L’islamologue Tariq Ramadan, déjà condamné en Suisse pour des faits graves, demande aux autorités judiciaires parisiennes de reporter son procès prévu du 2 au 20 mars. Cette période coïncide avec le ramadan, mois sacré pendant lequel les musulmans s’abstiennent de manger et boire depuis l’aube jusqu’au coucher du soleil. Ses avocates soulignent que cette contrainte physique pourrait affecter sa capacité à défendre efficacement son cas.

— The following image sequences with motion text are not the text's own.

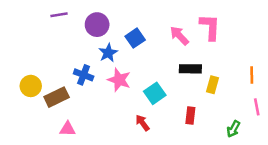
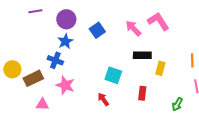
pink L-shape: (210, 27) -> (158, 21), turned -35
blue star: (108, 53) -> (65, 41), moved
pink star: (119, 80) -> (65, 85), moved
cyan square: (155, 93) -> (113, 75), turned -36

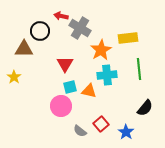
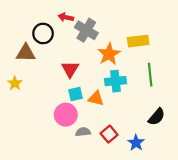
gray semicircle: (80, 131) -> (83, 132), moved, turned 136

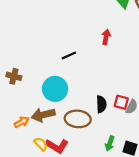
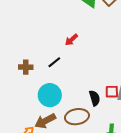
red arrow: (106, 37) -> (71, 40), moved, turned -128
brown cross: (14, 76) -> (26, 67), moved

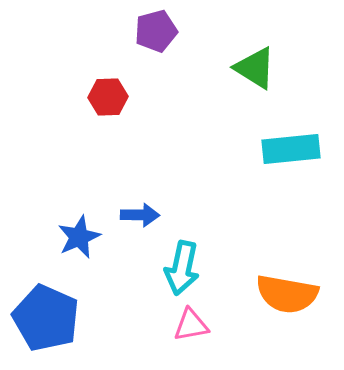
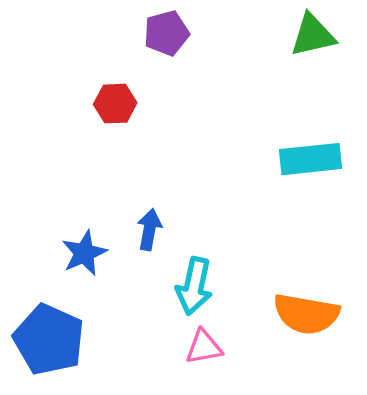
green triangle: (255, 68) -> (313, 35), moved, turned -45
blue arrow: (140, 215) -> (149, 230), turned -81

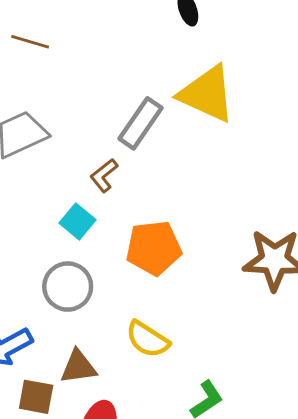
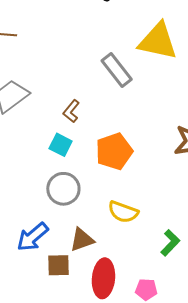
yellow triangle: (207, 94) -> (158, 41), moved
gray rectangle: (141, 123) -> (117, 70), moved, turned -60

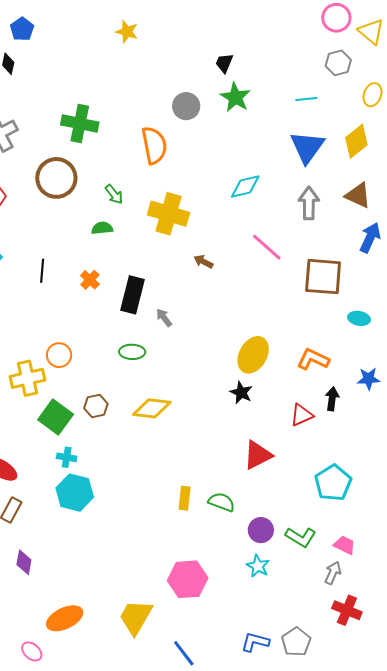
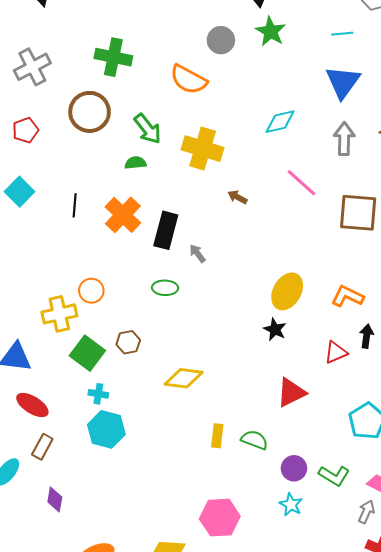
orange semicircle: (154, 145) -> (188, 80), turned 129
green arrow: (114, 194) -> (148, 129), size x1.5
orange cross: (90, 280) -> (123, 215), size x1.8
yellow diamond: (152, 408) -> (184, 378), moved

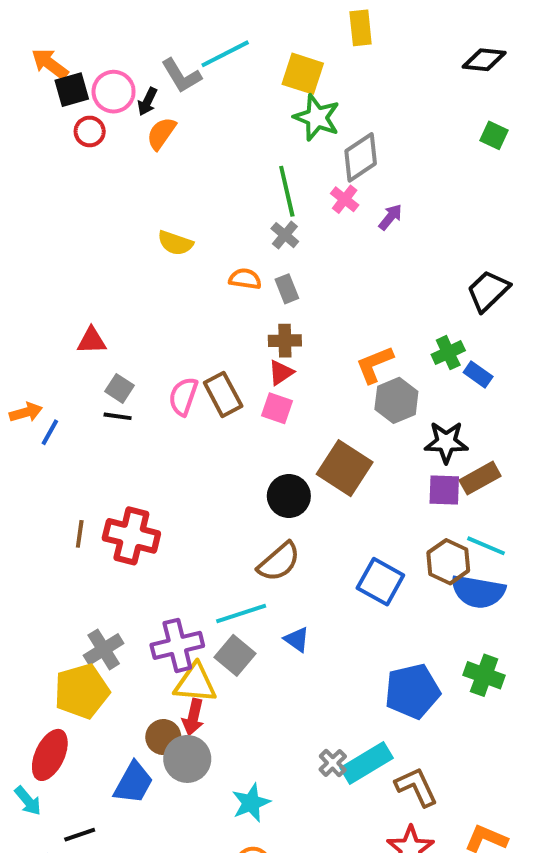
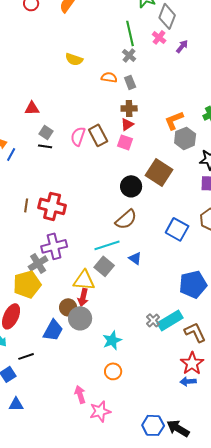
gray diamond: (361, 157) -> (167, 16), turned -35
purple cross: (177, 645) -> (54, 246), moved

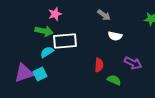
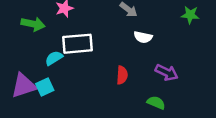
green arrow: (44, 31) -> (33, 24), moved
green semicircle: (114, 80) -> (156, 103), moved

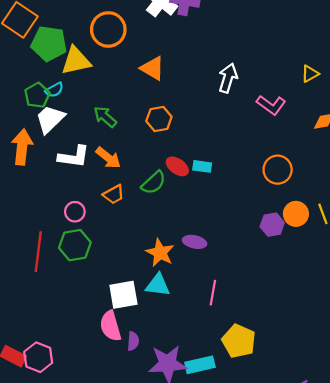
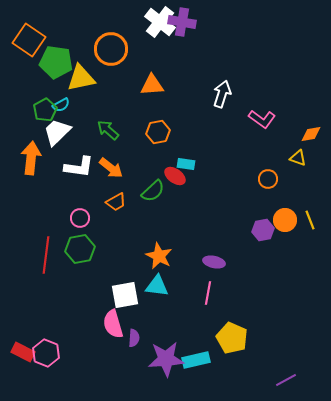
orange triangle: (153, 68) -> (152, 85), turned -35
yellow triangle: (310, 74) -> (298, 158), moved, turned 48
cyan rectangle: (202, 166) -> (186, 164), moved
orange circle: (278, 170) -> (268, 179), size x0.7
purple ellipse: (195, 242) -> (214, 262), moved

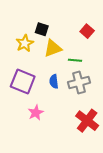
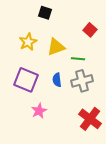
black square: (42, 29) -> (45, 13), moved

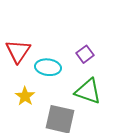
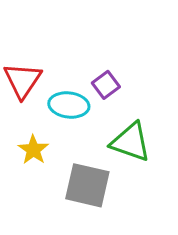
purple square: (85, 54) -> (106, 85), moved

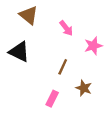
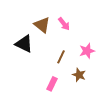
brown triangle: (29, 15) -> (42, 25), moved
pink star: (93, 46) -> (87, 51), moved

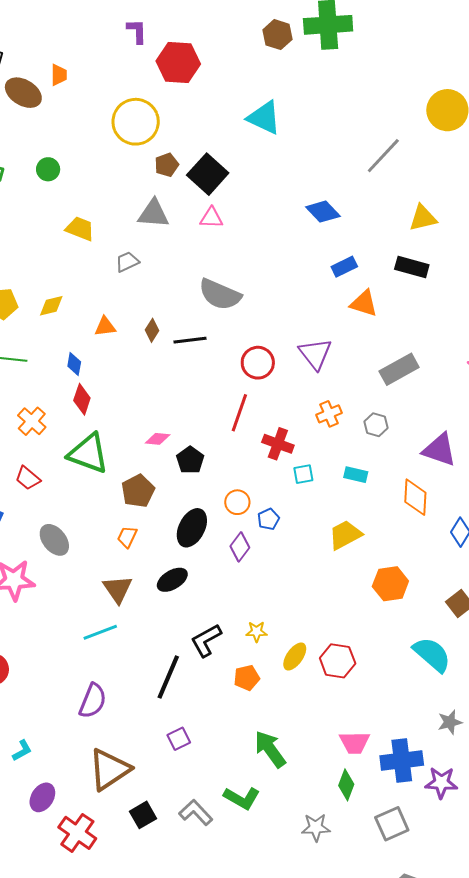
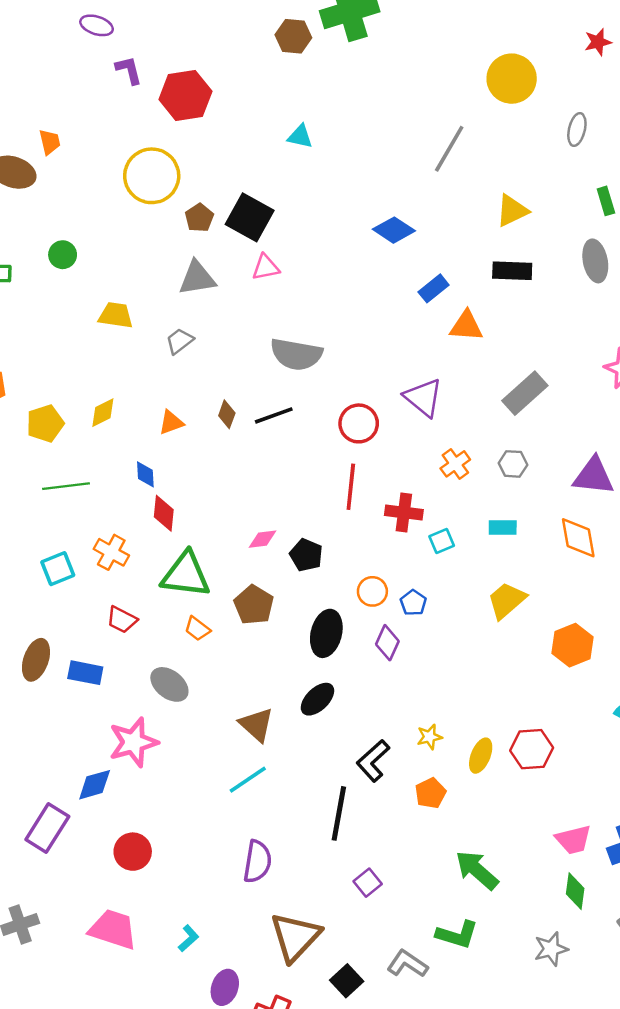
cyan triangle: (264, 118) -> (300, 136), size x0.6
orange trapezoid: (127, 537) -> (197, 629), moved, turned -65

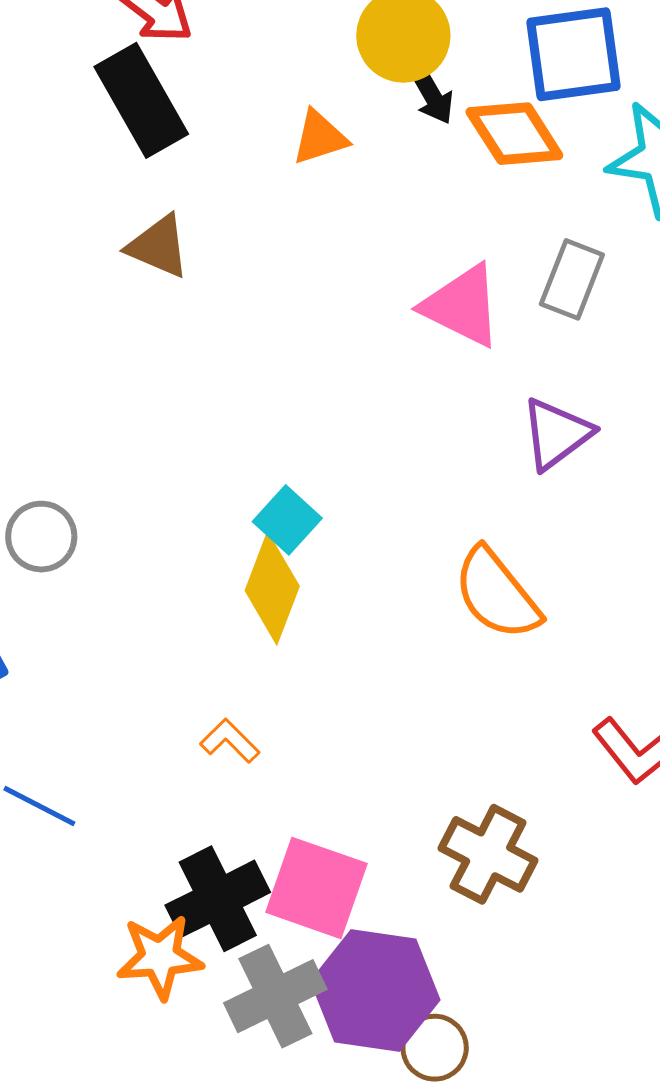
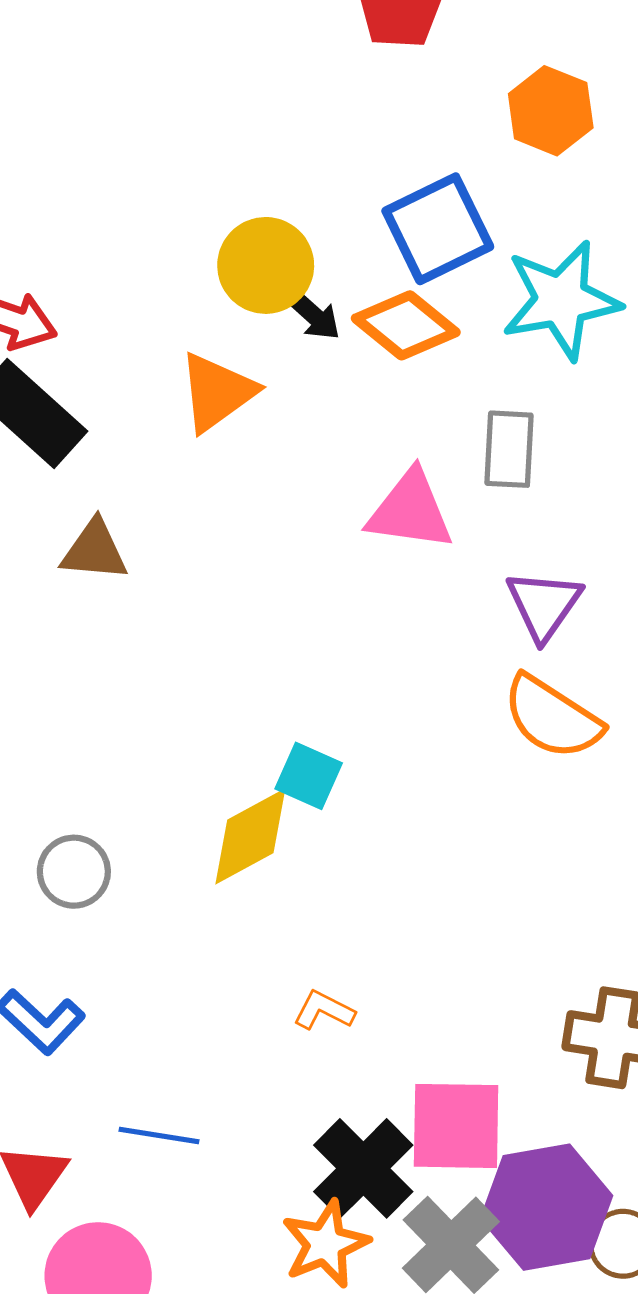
orange triangle: (320, 138) -> (217, 392), size x1.4
yellow diamond: (272, 588) -> (250, 836), moved, turned 59
orange semicircle: (497, 594) -> (552, 717), moved

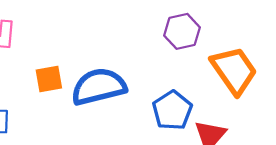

La défense du responsable religieux, âgé de 63 ans et atteint de sclérose en plaques, explique qu’un report est nécessaire pour garantir un déroulement équitable des débats. Selon les avocates, l’observance du jeûne « affaiblirait nécessairement » Tariq Ramadan, compromettant ainsi la qualité de sa représentation légale. Les avocates ont également pointé une incompatibilité horaire : une des juristes doit participer à un autre procès en parallèle, ce qui complique l’organisation de leur stratégie de défense.
Les requêtes formulées par les avocates, notamment la récusation d’une juge du tribunal, n’ont pas encore reçu de réponse. L’affaire suscite des débats sur le conflit entre les obligations religieuses et l’accès à un procès équitable. Les représentants de Tariq Ramadan insistent sur leur volonté de respecter les lois tout en préservant leurs convictions personnelles.
Le dossier, qui concerne des allégations de viol aggravé contre trois victimes, reste sous le feu des critiques. Les autorités judiciaires doivent maintenant trancher entre les impératifs juridiques et les considérations religieuses.